OdaTV davasının haberlerini dinledikçe ve resimlerini gördükçe insanın içi ürperiyor.  “Biz sadece gazetecilik yaptık” diyen gazeteciler... Tuncay Özkan’ın kızının feryadı... Ergenekon duruşmasına, kolundaki serum şişesiyle gelen ve şişesi hakimlerin masasına iliştirilen emekli tuğgenerallerimizle, basılmadan imhasına karar verilen kitaplar,  “Meclis’te görevime devam etmek istiyorum”  diyen tutuklu milletvekilleri...
Gerçekten de gazeteciler işlerini yapmışlardı. Eskiden böyle heyecan yaratacak haberleri yakalayan gazetecilere  “acar gazeteci”  denirdi, şimdi hapse atıyorlar.

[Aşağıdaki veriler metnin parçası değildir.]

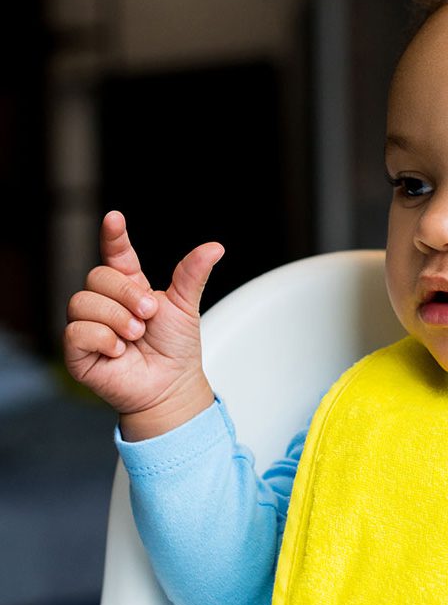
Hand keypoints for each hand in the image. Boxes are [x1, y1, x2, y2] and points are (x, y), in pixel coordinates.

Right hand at [64, 210, 224, 440]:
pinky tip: (119, 350)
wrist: (170, 386)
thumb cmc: (175, 348)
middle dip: (127, 294)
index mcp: (129, 286)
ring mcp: (88, 324)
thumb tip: (215, 247)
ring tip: (136, 335)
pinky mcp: (77, 350)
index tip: (115, 218)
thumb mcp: (186, 307)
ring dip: (117, 319)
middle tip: (148, 315)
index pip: (115, 254)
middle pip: (97, 276)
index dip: (113, 235)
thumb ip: (192, 276)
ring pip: (82, 302)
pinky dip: (103, 339)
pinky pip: (76, 331)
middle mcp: (105, 301)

Peki bavullarla askeriyeden belge taşıyan gazeteciler nerede?

***

Hapiste kitap üstüne kitap yazanlar ve akla Kemal Tahir’i, Nazım Hikmet’i, ressam Balaban’ı getirenler... Ve özel hayatlar... Şişede fesleğen büyütenler, pirinçleri kurutup sütlaç yapanlar; semaver keyfinin, onların dışındakilerin asla duyamayacakları seçkin hazzını yaşayanlar...
Ve ölenler... Kaşif Kozinoğlu beşinci galiba. Hapiste veya hapiste aldıkları moral darbelerden, yetersiz beslenme ve tedavilerden sonra ölenler... Kaşif Kozinoğlu tam duruşmaya çıkacakken öldü. Bu ölüm gibi, polis müdürü Behçet Oktay’ın ölümü de çok sarsıcıydı, çünkü şüpheler içeriyordu. Başbakan CHP’ye  “yüzleş yüzleş”  diyeceğine tarihe geçecek bu faciayı düzeltmeye çalışmalı. Bütün bunlar AKP iktidarı zamanında oluyor. Kaşif Kozinoğlu ölmeden bir hafta önce Aydınlık gazetesine bazı bilgileri el yazısıyla yazarak yollamış. Biliyorsunuz kendisi MİT’çidir. Çok ilginç bilgiler veriyor. Hükümetten bazı insanların bilgi verenler içinde olduğunu, hayretle okuyorsunuz. İşin içinde yabancı istihbaratlar da var. Bazıları da Edelman’ın Wikileaks belgelerine geçmiş. Hani şu 8 yerde hesap meselesi falan. Bunların nasıl elde edildiğine dair de fazlasıyla ilginç malumat var.

Kadınlar halledecek 
Askerlik işlerimiz, vicdani ret, bedelli falan derken ve komutanlar da içeri tıkılmışken karmakarışık oldu. Ama tarihin hazırlığı da diyalektiği de bir yandan işliyor. Sendikacı kadınlar askere gitmeye talip olmuşlar. Bu bile yeter. Türk ruhu böyle canlanıyor herhalde. Hakanların yanında devlet idare eden, savaşan hatunları biliriz. İslam tarihinde de böyle örnekler vardır. Belki Beşşar Esad’ın ve Kaddafi’nin “Ülkemden gitmem, savaşırım” sözlerinin altında da bu ruh, İslam’ın direnişli ruhu yatıyordur.
İki kadın televizyonda oturup Atatürk’ü, mahkûm edici demiyorum da (buna güçleri yetmez), gözden düşürücü lâflar edip duruyorlar. O kadar telâşlı ve hırslılar ki ikisi birden konuştuğu için ne dedikleri anlaşılmıyor. Bir kadın da -ki Ermenilere yakın olduğu söylenir-   “Atatürk’ü Dersim’le bitirebilirsiniz”  diye akıl öğretmiş. İşte Hocalı katliamını unutmak diye buna derler
Bunlara, Atatürk olmasaydı siz  “okuyamaz” , eğitim göremez, oy  “veremezdiniz”  falan gibi beylik laflar etmeyeceğim. Biraz önce söylediğim gibi, tarihin hazırlığından ve diyalektiğinden bahsedeceğim ve sendikacı kadınları hatırlatacağım.